Remote Inference with @lium.machine
This example runs a local Python function on a GPU pod. The decorator provisions the pod, uploads the function, installs Python dependencies, runs inference, returns the result, and tears the pod down.
Authenticate before running the script:
lium init
For CI, scripts, or temporary overrides, set LIUM_API_KEY instead.
#!/usr/bin/env python3
"""Run a small instruct model on a remote Lium GPU."""
import lium
@lium.machine(machine="A100", requirements=["torch", "transformers", "accelerate"])
def infer(prompt: str) -> str:
from transformers import AutoModelForCausalLM, AutoTokenizer
model_id = "HuggingFaceTB/SmolLM2-135M-Instruct"
tokenizer = AutoTokenizer.from_pretrained(model_id)
model = AutoModelForCausalLM.from_pretrained(
model_id,
torch_dtype="auto",
device_map="cuda",
)
messages = [{"role": "user", "content": prompt}]

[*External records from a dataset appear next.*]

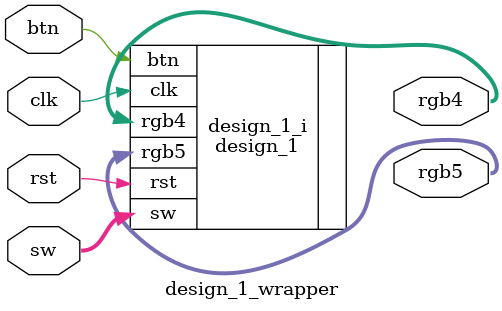
<source format=v>
`timescale 1 ps / 1 ps

module design_1_wrapper
   (btn,
    clk,
    rgb4,
    rgb5,
    rst,
    sw);
  input btn;
  input clk;
  output [2:0]rgb4;
  output [2:0]rgb5;
  input rst;
  input [1:0]sw;

  wire btn;
  wire clk;
  wire [2:0]rgb4;
  wire [2:0]rgb5;
  wire rst;
  wire [1:0]sw;

  design_1 design_1_i
       (.btn(btn),
        .clk(clk),
        .rgb4(rgb4),
        .rgb5(rgb5),
        .rst(rst),
        .sw(sw));
endmodule

</source>
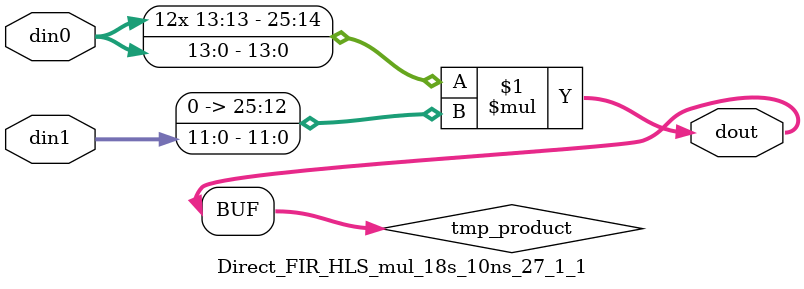
<source format=v>

`timescale 1 ns / 1 ps

 module Direct_FIR_HLS_mul_18s_10ns_27_1_1(din0, din1, dout);
parameter ID = 1;
parameter NUM_STAGE = 0;
parameter din0_WIDTH = 14;
parameter din1_WIDTH = 12;
parameter dout_WIDTH = 26;

input [din0_WIDTH - 1 : 0] din0; 
input [din1_WIDTH - 1 : 0] din1; 
output [dout_WIDTH - 1 : 0] dout;

wire signed [dout_WIDTH - 1 : 0] tmp_product;


























assign tmp_product = $signed(din0) * $signed({1'b0, din1});









assign dout = tmp_product;





















endmodule

</source>
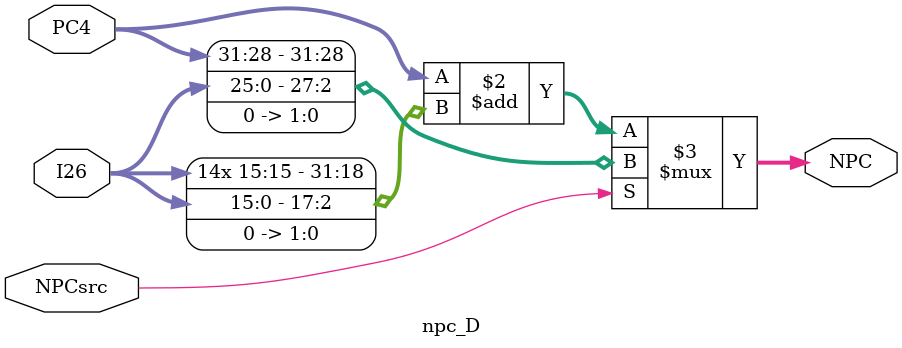
<source format=v>
`timescale 1ns / 1ps
module npc_D(
    input NPCsrc,
    input [31:0] PC4,
    input [25:0] I26,
    output [31:0] NPC
    );
	 // Îª1Ê±±íÊ¾¸üÐÂjÐÍÖ¸Áî,Îª0Ê±±íÊ¾¸üÐÂÌø×ªÖ¸Áî
	 assign NPC = (NPCsrc==1) ? {PC4[31:28],I26[25:0],2'b00} : (PC4 + {{14{I26[15]}},I26[15:0],2'b00});
	 
endmodule

</source>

text = tokenizer.apply_chat_template(
messages,
tokenize=False,
add_generation_prompt=True,
)
inputs = tokenizer(text, return_tensors="pt").to(model.device)
outputs = model.generate(
**inputs,
max_new_tokens=64,
do_sample=False,
pad_token_id=tokenizer.eos_token_id,
)
response_tokens = outputs[0][inputs["input_ids"].shape[-1]:]
return tokenizer.decode(response_tokens, skip_special_tokens=True).strip()
print(infer("In one sentence, who discovered penicillin?"))
The exact generated text can vary by model version, but it should identify Alexander Fleming.